The original monument is thought to have been composed of 22 or 23 stones, the stones averaged around 1.3 metres ( 4 feet) in height with the tallest rising to 2 metres high.
It was recorded in the seventeenth century that 19 of the stones at the Boskednan Stone Circle stood upright, but at the beginning of the present century only 11 of these remained and of those, 6 stood upright, 2 were leaning and 3 had fallen.
The circle has been recently restored, with some of the stones re-erected in their original sockets. The surrounding gorse has been cleared and the drainage improved.
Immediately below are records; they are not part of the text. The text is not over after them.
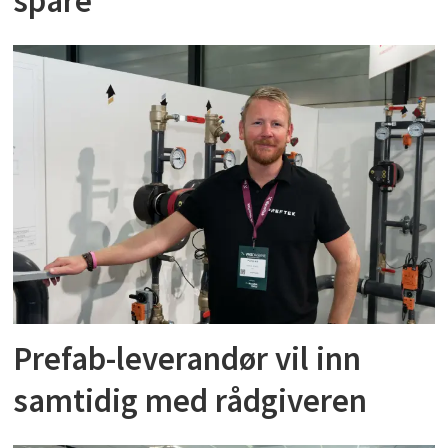
spare
Prefab-leverandør vil inn
samtidig med rådgiveren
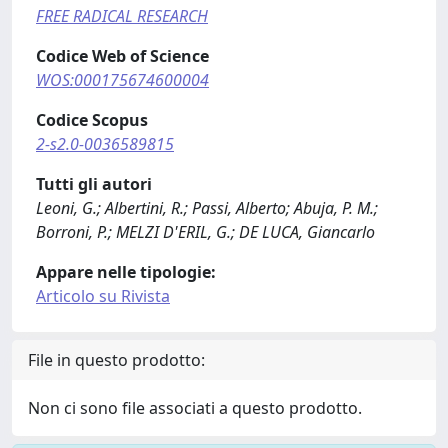
FREE RADICAL RESEARCH
Codice Web of Science
WOS:000175674600004
Codice Scopus
2-s2.0-0036589815
Tutti gli autori
Leoni, G.; Albertini, R.; Passi, Alberto; Abuja, P. M.;
Borroni, P.; MELZI D'ERIL, G.; DE LUCA, Giancarlo
Appare nelle tipologie:
Articolo su Rivista
File in questo prodotto:
Non ci sono file associati a questo prodotto.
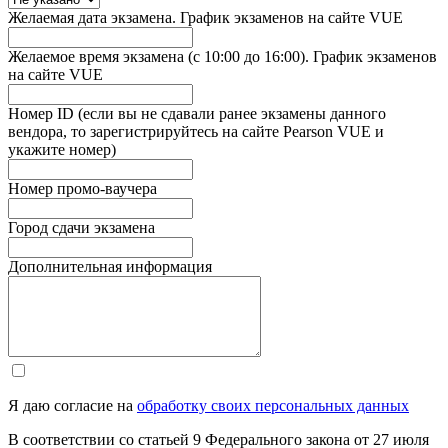
Желаемая дата экзамена. График экзаменов на сайте VUE
Желаемое время экзамена (с 10:00 до 16:00). График экзаменов
на сайте VUE
Номер ID (если вы не сдавали ранее экзамены данного
вендора, то зарегистрируйтесь на сайте Pearson VUE и
укажите номер)
Номер промо-ваучера
Город сдачи экзамена
Дополнительная информация
Я даю согласие на
обработку своих персональных данных
В соответствии со статьей 9 Федерального закона от 27 июля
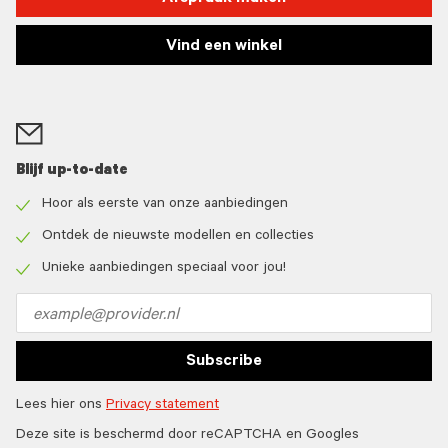
Vind een winkel
Blijf up-to-date
Hoor als eerste van onze aanbiedingen
Check
icon
Ontdek de nieuwste modellen en collecties
Check
icon
Unieke aanbiedingen speciaal voor jou!
Check
icon
Email
address
Subscribe
Lees hier ons
Privacy statement
Deze site is beschermd door reCAPTCHA en Googles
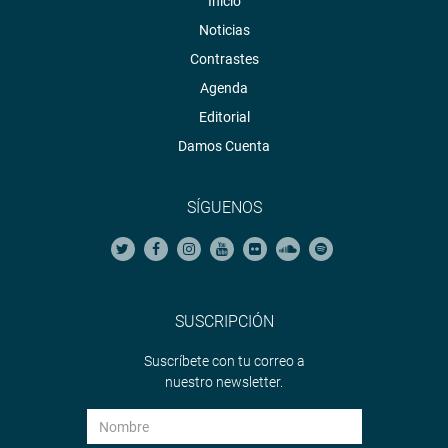
Inicio
Noticias
Contrastes
Agenda
Editorial
Damos Cuenta
SÍGUENOS
SUSCRIPCIÓN
Suscríbete con tu correo a
nuestro newsletter.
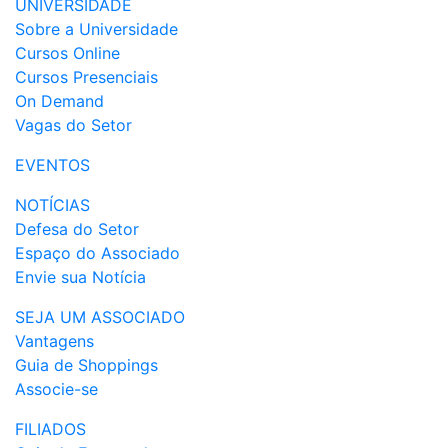
UNIVERSIDADE
Sobre a Universidade
Cursos Online
Cursos Presenciais
On Demand
Vagas do Setor
EVENTOS
NOTÍCIAS
Defesa do Setor
Espaço do Associado
Envie sua Notícia
SEJA UM ASSOCIADO
Vantagens
Guia de Shoppings
Associe-se
FILIADOS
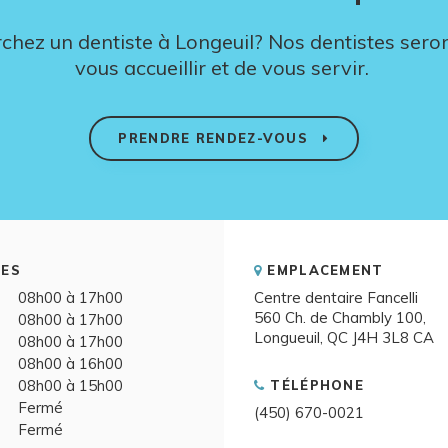
chez un dentiste à Longeuil? Nos dentistes seron
vous accueillir et de vous servir.
PRENDRE RENDEZ-VOUS
ES
EMPLACEMENT
08h00 à 17h00
Centre dentaire Fancelli
560 Ch. de Chambly 100
08h00 à 17h00
Longueuil
QC
J4H 3L8
CA
08h00 à 17h00
08h00 à 16h00
08h00 à 15h00
TÉLÉPHONE
Fermé
(450) 670-0021
Fermé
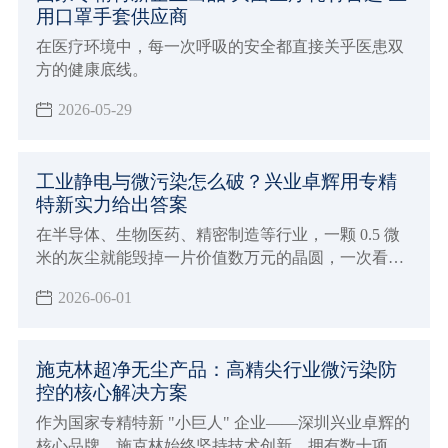
用口罩手套供应商
在医疗环境中，每一次呼吸的安全都直接关乎医患双
方的健康底线。
2026-05-29
工业静电与微污染怎么破？兴业卓辉用专精
特新实力给出答案
在半导体、生物医药、精密制造等行业，一颗 0.5 微
米的灰尘就能毁掉一片价值数万元的晶圆，一次看不
见的静电放电就能让整批电子元件报废。据行业数据
2026-06-01
显示，每年因静电和微污染导致的全球制造业损失高
达数百亿美元。
施克林超净无尘产品：高精尖行业微污染防
控的核心解决方案
作为国家专精特新 "小巨人" 企业——深圳兴业卓辉的
核心品牌，施克林始终坚持技术创新，拥有数十项相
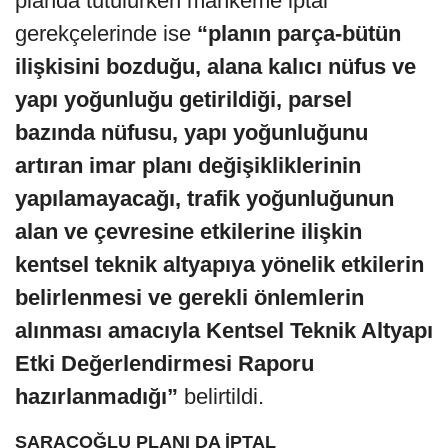
planda tutulurken mahkeme iptal
gerekçelerinde ise
“planın parça-bütün
ilişkisini bozduğu, alana kalıcı nüfus ve
yapı yoğunluğu getirildiği, parsel
bazında nüfusu, yapı yoğunluğunu
artıran imar planı değişikliklerinin
yapılamayacağı, trafik yoğunluğunun
alan ve çevresine etkilerine ilişkin
kentsel teknik altyapıya yönelik etkilerin
belirlenmesi ve gerekli önlemlerin
alınması amacıyla Kentsel Teknik Altyapı
Etki Değerlendirmesi Raporu
hazırlanmadığı”
belirtildi.
SARAÇOĞLU PLANI DA İPTAL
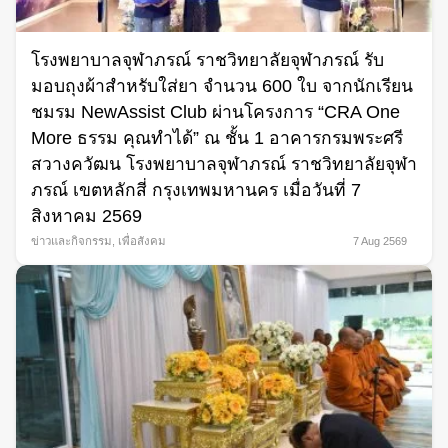
โรงพยาบาลจุฬาภรณ์ ราชวิทยาลัยจุฬาภรณ์ รับ
มอบถุงผ้าสำหรับใส่ยา จำนวน 600 ใบ จากนักเรียน
ชมรม NewAssist Club ผ่านโครงการ “CRA One
More ธรรม คุณทำได้” ณ ชั้น 1 อาคารกรมพระศรี
สวางควัฒน โรงพยาบาลจุฬาภรณ์ ราชวิทยาลัยจุฬา
ภรณ์ เขตหลักสี่ กรุงเทพมหานคร เมื่อวันที่ 7
สิงหาคม 2569
ข่าวและกิจกรรม
,
เพื่อสังคม
7 Aug 2569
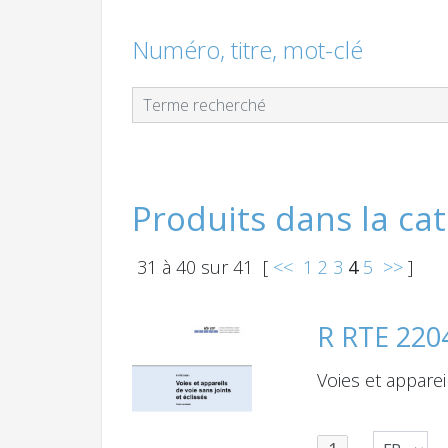
Numéro, titre, mot-clé
Produits dans la cat
31
à
40
sur
41
[
<<
1
2
3
4
5
>>
]
R RTE 220
Voies et apparei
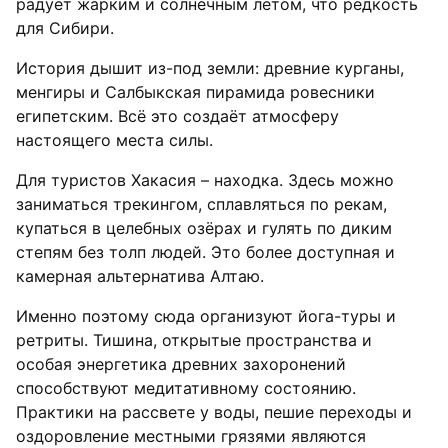
радует жарким и солнечным летом, что редкость
для Сибири.
История дышит из-под земли: древние курганы,
менгиры и Салбыкская пирамида ровесники
египетским. Всё это создаёт атмосферу
настоящего места силы.
Для туристов Хакасия – находка. Здесь можно
заниматься трекингом, сплавляться по рекам,
купаться в целебных озёрах и гулять по диким
степям без толп людей. Это более доступная и
камерная альтернатива Алтаю.
Именно поэтому сюда организуют йога-туры и
ретриты. Тишина, открытые пространства и
особая энергетика древних захоронений
способствуют медитативному состоянию.
Практики на рассвете у воды, пешие переходы и
оздоровление местными грязями являются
Stone circles such as the Nine Maidens were built in the late Neolithic or in the early Bronze Age. The first recorded mention of the monument in modern times, dates from 1754 and is found in the work Antiquities, historical and monumental, of the County of Cornwall by William Borlase, who recorded there were 19 upright standing stones. His grandson, William Copeland Borlase, carried out excavations at the site and discovered a cist and a funerary urn near the stone circle, dating from the early Bronze Age. Borlase described his discoveries in 1872 in his work Naenia Cornubiae, which concerns prehistoric monuments of Cornwall.
The Nine Maidens stone circle lies in open moorland with access via trackways from Boskednan.